Day 64: Days Ahead

27/05/2020

Day 64

The country’s airports are busy rehearsing their protocols for processing passengers, now that domestic air connectivity has opened. Elaborate arrangements and plans are being communicated. I am booked on a flight tomorrow to head out to my hometown. I am eager to see the farms in this peak summer. To wait for the monsoon rains to arrive is one of the extraordinary experiences that one lives in the countryside. Everything after that is profuse and spontaneous – from sowing to germination of seeds and pace of life to level of water in reservoirs. 

Before that the summer heat has to be endured. The heat wave has intensified in most of the northern states. It is hard to imagine the condition of workers who are traveling to their hometowns in trains. In a webinar on labour conditions during covid crisis, I remember Jan Breman saying, “He is a tramp! The worker.” He meant that the workers in India have been footloose and have followed work wherever it is available. He observed that when people come back home (to their hometowns), chances are they have returned penniless and have brought no savings given the conditions in which they had to leave. It will be a struggle to keep the household afloat. We should follow up by finding out what happens now. What happens after they have returned home?
————
■ **Complete the following**:
1/ Answer these questions from the Day 64 entry:
(a) Where is the writer flying tomorrow?
(b) Who does the writer remember saying, "He is a tramp! The worker."?
(c) What has intensified in most of the northern states?
2/ Quote everything from "Day 64: Days Ahead" down to "water in reservoirs." in the Day 64 entry.
The dataset entries are separate material, apart from the Day 64 entry.

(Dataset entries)
————
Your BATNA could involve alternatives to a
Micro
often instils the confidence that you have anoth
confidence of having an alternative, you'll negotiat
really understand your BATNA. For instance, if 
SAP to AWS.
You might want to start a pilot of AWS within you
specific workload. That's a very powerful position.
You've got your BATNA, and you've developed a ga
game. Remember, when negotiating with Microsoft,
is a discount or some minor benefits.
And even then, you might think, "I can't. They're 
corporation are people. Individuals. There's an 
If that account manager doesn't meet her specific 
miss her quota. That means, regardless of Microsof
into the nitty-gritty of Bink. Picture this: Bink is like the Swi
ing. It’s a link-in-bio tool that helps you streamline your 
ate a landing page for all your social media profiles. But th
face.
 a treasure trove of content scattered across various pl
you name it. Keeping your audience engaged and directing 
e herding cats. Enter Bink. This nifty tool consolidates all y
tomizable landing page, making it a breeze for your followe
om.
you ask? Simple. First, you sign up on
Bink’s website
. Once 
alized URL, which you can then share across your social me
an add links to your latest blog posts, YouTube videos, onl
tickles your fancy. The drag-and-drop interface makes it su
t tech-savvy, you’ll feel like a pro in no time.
————
■ **Exercise results**:
1/
(a) To the writer's hometown.
(b) Jan Breman.
(c) The heat wave.

2/
Day 64: Days Ahead

27/05/2020

Day 64

The country’s airports are busy rehearsing their protocols for processing passengers, now that domestic air connectivity has opened. Elaborate arrangements and plans are being communicated. I am booked on a flight tomorrow to head out to my hometown. I am eager to see the farms in this peak summer. To wait for the monsoon rains to arrive is one of the extraordinary experiences that one lives in the countryside. Everything after that is profuse and spontaneous – from sowing to germination of seeds and pace of life to level of water in reservoirs.